Jobs & Opportunities

Are you an organization searching for an expert Ruby AI developer, or a Rubyist looking for your next development role with AI? Please reach out and let me know the type of opportunity you’re pursuing: [email protected]

OneSchema is hiring a Head of Engineering in San Francisco to own its React, TypeScript, Rust, and Ruby stack and guide the company's use of foundation models for coding and vision-language agents inside its AI document automation platform. The role reports to the co-founder/CEO, scales the team from 5 to 20+ engineers, and is on-site 5x/week.
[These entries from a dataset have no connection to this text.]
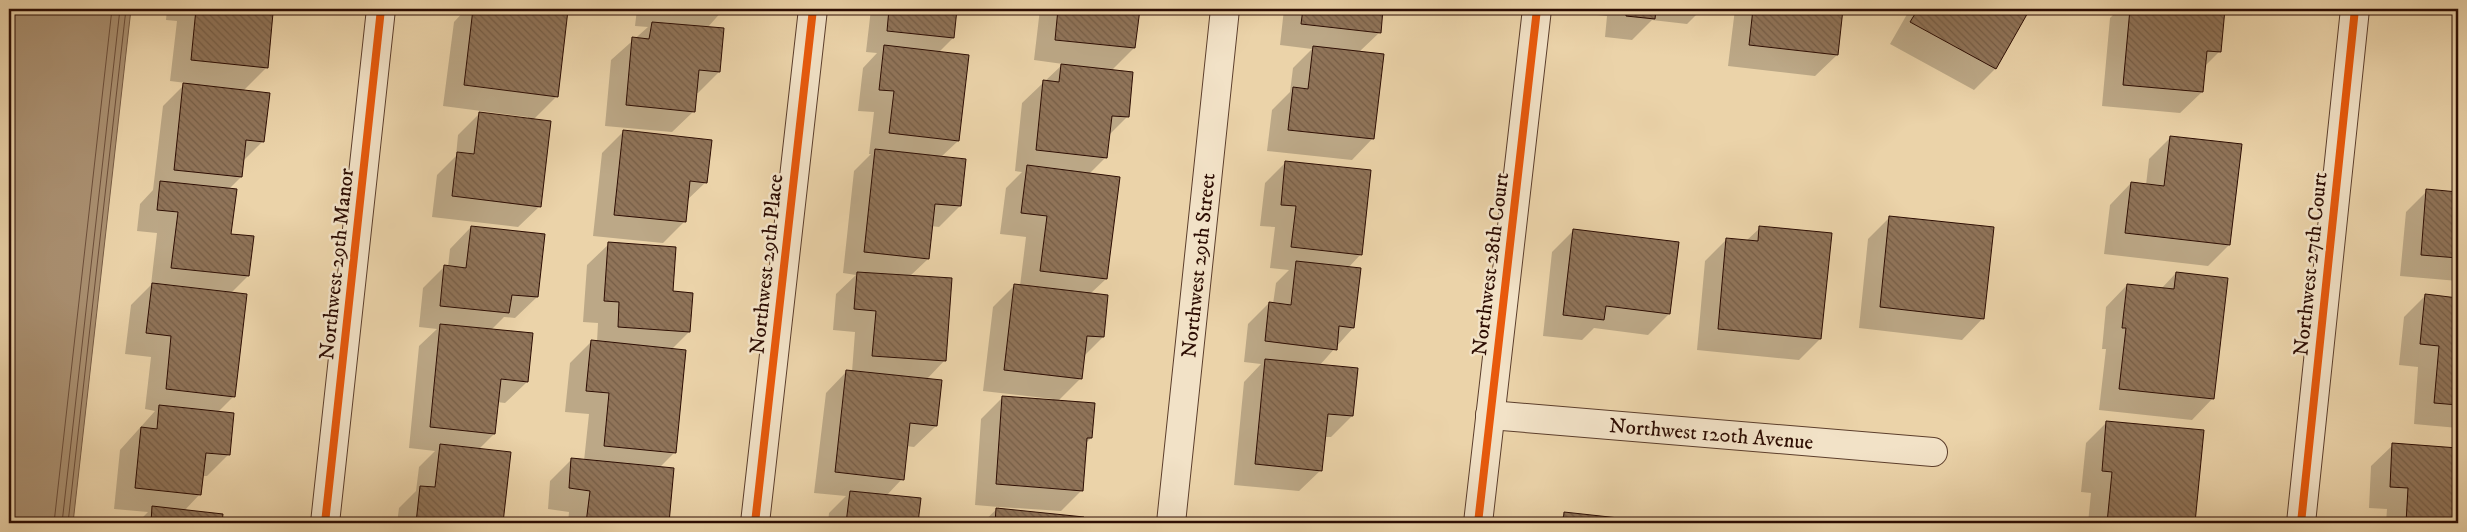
<svg xmlns="http://www.w3.org/2000/svg" width="2467" height="532" viewBox="0 0 2467 532" font-family="'IM FELL DW Pica',serif">
  <defs>
    <pattern id="building-back-hatch" width="6" height="6" patternUnits="userSpaceOnUse" patternTransform="scale(1.25)"><rect width="6" height="6" fill="#907459"/><path d="M-1 5l2 2M0 0l6 6M5-1l2 2" fill="none" stroke="#765e47"/></pattern>
  </defs>
  <rect width="100%" height="100%" fill="#ebd3a9"/>
  <filter id="stains"><feTurbulence type="fractalNoise" baseFrequency=".004" numOctaves="4"/><feColorMatrix values="0 0 0 0 .2 0 0 0 0 .09 0 0 0 0 .02 0 0 0 .5 -.17"/></filter>
  <radialGradient id="worn" r=".72"><stop offset=".6" stop-color="#630" stop-opacity="0"/><stop offset="1" stop-color="#630" stop-opacity=".3"/></radialGradient>
  <path fill="#aa9071" stroke="#785c45" d="M9 9H131L73 523H9Z"/>
  <path fill="#0003" d="M167 9H277L271 18 266 68 243 91 263 141 243 161 241 177 228 190 230 235 252 237 248 276 231 293 234 396 218 412 228 455 207 476H202L200 494 184 511 221 515 220 523H137L148 512 114 509 120 450 155 411 145 409 151 357 125 354 131 305 151 285 157 233 137 231 140 204 153 190 163 106 186 83 170 81 177 21 166 20Z
    M466 9H557V96L533 120 540 206 518 227 432 217 437 175 456 156 458 135 479 114 528 119V117L443 106 454 22Z
    M637 9H724L707 28 719 72 698 93H695L694 111 672 132 605 126 611 60 648 27 635 26Z
    M871 9H956L953 38 938 53 958 141 941 157 960 206 939 227 931 226 928 259 910 276 944 361 926 380 936 426 914 447 906 446 902 479 886 496 920 499 917 523H828L829 513 846 496 814 493 826 393 847 371 852 372 855 332 833 330 836 294 856 275 843 273 854 171 871 154H869L874 112 858 111 863 68 877 53 866 52Z
    M1040 9H1138L1134 48 1111 71 1128 116 1108 136 1106 157 1089 174 1106 279 1090 294 1103 337 1084 356 1081 378 1058 401 1091 438 1086 443 1082 490 1061 511 999 507V509L1083 518 1082 523H982L999 507 975 505 981 419 1003 397 1052 401 1053 399 983 391 993 307 1014 286H1020L1026 237 1000 234 1006 188 1022 172 1015 171 1022 103 1063 64 1034 60Z
    M1284 9H1382L1380 32 1359 52 1373 138 1352 160 1267 151 1272 110 1290 92 1293 68 1312 49 1280 45Z
    M1586 9H1702L1687 24 1652 20 1632 40 1605 37 1607 16 1586 14Z
    M1735 9H1842L1837 55 1815 76 1728 66Z
    M1910 9H2029L1995 69 1974 90 1890 44Z
    M2119 9H2224L2220 51 2204 67 2202 92 2180 113 2102 106 2110 18Z
    M623 132 706 182 686 201 684 222 663 243 593 236 602 153Z
    M2171 137 2229 245 2208 266 2104 254 2110 205 2131 183 2146 185 2149 159Z
    M1286 162 1361 254 1348 268 1353 328 1319 366 1352 416 1331 437H1324L1321 470 1299 491 1234 485 1244 382 1261 364 1244 362 1248 324 1269 303 1273 304 1276 283 1289 270 1270 268 1275 227 1260 226 1265 183Z
    M2427 191 2458 193V281L2400 276 2406 212Z
    M1890 217 1983 318 1962 340 1859 328 1868 239Z
    M471 227 537 297 515 318 504 317 491 330 527 382 505 403 497 402 494 434 478 450 510 453 502 523H397L399 508 416 491 419 467 435 451 409 448 419 346 437 329 419 327 423 288 444 267H448L450 249Z
    M1760 228 1820 339 1799 360 1697 350 1705 261 1727 239 1746 241Z
    M1574 230 1669 314 1648 335 1594 328 1582 340 1543 336 1552 252Z
    M609 244 672 293 689 332 671 350 674 453 659 468 673 469 668 523H568L569 512 548 509 550 481 572 459 584 461 589 414 565 412 570 363 592 341 597 342 598 323 583 322 587 265Z
    M2176 273 2213 398 2192 420 2099 410 2106 349H2102L2106 307 2127 285 2161 289Z
    M2425 296 2458 299V428L2414 424 2418 367 2399 365 2404 317Z
    M2107 422 2203 431 2194 523H2088L2091 493 2081 492 2086 443Z
    M2393 445 2458 449V523H2386L2387 509 2369 508 2371 466Z
    M1565 514 1635 522V523H1555Z"/>
  <g fill="none" stroke-linecap="round" stroke-linejoin="round">
    <path stroke="#6c4e3a" stroke-width="1" d="M54 523 112 9
      M62 523 120 9
      M68 523 126 9"/>
  </g>
  <path fill="url(#building-back-hatch)" stroke="#2d0d03" d="M196 9H278V13H273L268 68 191 60Z
    M473 9 568 10 558 97 464 85Z
    M693 9H725L724 12Z
    M889 9H957L954 38 887 31Z
    M1058 9H1140L1135 48 1055 40Z
    M1303 9H1383L1381 33 1301 24Z
    M1626 9H1656L1655 19 1626 16Z
    M1753 9H1843L1838 55 1749 45Z
    M1918 9H2030L1996 69 1910 22Z
    M2130 9H2225L2221 52 2207 51 2203 92 2123 85Z
    M652 22 724 28 720 72 699 70 695 112 626 105 632 37 649 39Z
    M884 45 969 55 959 141 889 133 894 91 879 90Z
    M1313 46 1384 54 1374 139 1288 130 1293 87 1308 89Z
    M1061 64 1133 72 1129 117 1112 116 1107 158 1036 150 1043 80 1059 82Z
    M183 83 270 93 264 142 246 140 242 177 174 170Z
    M479 112 551 121 541 207 452 196 457 152 474 154Z
    M623 130 712 140 707 183 690 181 686 222 614 215Z
    M2170 136 2242 144 2230 245 2125 233 2131 182 2164 186Z
    M875 149 966 159 961 206 935 204 929 259 864 252Z
    M1285 161 1371 170 1362 255 1291 247 1296 206 1281 205Z
    M1027 165 1120 177 1107 279 1040 271 1047 216 1021 213Z
    M160 181 237 189 231 234 254 236 249 276 171 268 178 212 157 210Z
    M2426 189 2458 192V258L2421 255Z
    M1889 216 1994 227 1984 319 1880 307Z
    M471 226 545 234 538 297 512 295 509 313 440 306 444 265 466 268Z
    M1759 226 1832 233 1821 339 1718 329 1726 238 1758 241Z
    M1573 229 1679 242 1670 314 1606 306 1604 320 1563 315Z
    M608 242 676 247 673 291 693 293 690 332 618 327 619 302 604 301Z
    M1296 261 1361 268 1354 328 1339 326 1337 350 1265 341 1269 302 1291 305Z
    M857 272 952 278 946 361 872 356 876 311 854 309Z
    M2176 272 2228 278 2214 399 2119 389 2126 328H2122L2127 284 2174 289Z
    M152 283 247 294 235 397 166 389 171 336 146 333Z
    M1014 284 1108 295 1104 337 1087 336 1082 379 1004 370Z
    M2425 294 2458 298V405L2434 403 2439 346 2420 344Z
    M440 324 533 333 528 382 501 379 495 434 430 427Z
    M591 340 686 350 676 453 604 446 609 393 586 391Z
    M1265 359 1358 368 1353 416 1328 414 1322 471 1255 464Z
    M846 370 942 380 937 426 910 423 904 480 835 472Z
    M1002 396 1095 403 1092 438H1087L1083 491 996 484Z
    M159 405 234 413 230 455 206 453 201 495 135 488 141 427 157 429Z
    M2106 421 2204 430 2195 523H2107L2112 472 2102 471Z
    M2392 443 2458 448V523H2406L2408 488 2390 487Z
    M440 444 511 452 503 523H416L420 486 435 487Z
    M571 458 674 468 669 523H586L590 491 569 488Z
    M850 491 921 498 918 523H846Z
    M152 506 223 514 222 523H151Z
    M996 508 1084 517 1083 523H995Z
    M1564 512 1637 520 1636 523H1563Z"/>
  <g fill="none" stroke-linecap="round" stroke-linejoin="round">
    <g stroke="#5c3e2c" stroke-width="30">
      <g id="minor">
        <path id="s1" d="M1490 415 1933 452"/>
        <path d="M755 523 813 9"/>
        <path id="s2" d="M1171 523 1225 9"/>
        <path d="M1478 523 1537 9"/>
        <path d="M2301 523 2355 9"/>
      </g>
    </g>
    <g stroke="#5c3e2c" stroke-width="30">
      <path id="tertiary" d="M325 523 381 9"/>
    </g>
    <use href="#minor" stroke="#f2e2c7" stroke-width="28"/>
    <use href="#tertiary" stroke="#f2e2c7" stroke-width="28"/>
    <g stroke="#f2e2c7" stroke-width="11">
      <path id="cycleway" d="M325 523 381 9
        M755 523 813 9
        M1478 523 1537 9
        M2301 523 2355 9"/>
    </g>
    <use href="#cycleway" stroke="#e8590c" stroke-width="8"/>
  </g>
  <g text-anchor="middle" stroke-width="5" stroke-linejoin="round" paint-order="stroke">
    <g font-size="21" fill="#2d0d03" stroke="#f2e2c7">
      <text transform="translate(336 264) rotate(-84)" y="7">Northwest 29th Manor</text>
      <text transform="translate(766 264) rotate(-84)" y="7">Northwest 29th Place</text>
      <text transform="translate(1490 264) rotate(-83)" y="7">Northwest 28th Court</text>
      <text transform="translate(2310 264) rotate(-84)" y="7">Northwest 27th Court</text>
      <text dy="7" stroke="none"><textPath href="#s2" startOffset="259">Northwest 29th Street</textPath></text>
      <text dy="7" stroke="none"><textPath href="#s1" startOffset="222">Northwest 120th Avenue</textPath></text>
    </g>
  </g>
  <rect width="2467" height="532" fill="none" stroke="#ebd3a9" stroke-width="30"/>
  <rect x="10" y="10" width="2447" height="512" fill="none" stroke="#2d0d03" stroke-width="2.5"/>
  <rect x="15" y="15" width="2437" height="502" fill="none" stroke="#2d0d03"/>
  <rect width="100%" height="100%" filter="url(#stains)"/>
  <rect width="100%" height="100%" fill="url(#worn)"/>
</svg>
It requires 10+ years of experience with 3+ years managing multi-team orgs in data-heavy startups, with bonus points for shipping AI/LLM products at scale to Fortune-500 customers.

One Last Thing

Aditya Anchuri, tech lead of Stripe's Ruby Infra Platform team, detailed how Selective Test Execution at Stripe: Fast CI for a 50M-Line Ruby Monorepo keeps CI fast across a 50-million-line Ruby monorepo with 1.2 million test units. Rather than static dependency analysis, which struggles with Ruby's metaprogramming and dynamic dispatch, Stripe intercepts file open syscalls via a custom C++ shared library loaded through LD_PRELOAD, recording which files each test actually accesses at runtime. The resulting dependency graph is stored as roaring bitmaps (~3 billion data points) and queried at build time using hashdeep-based change detection, allowing Stripe to run only 5% of tests on average while spending less than 10% of the compute an "always run everything" strategy would require. Guardrails like always rerunning failing tests and mandatory execution of directory-globbing tests ensure safety across 50,000 builds per week.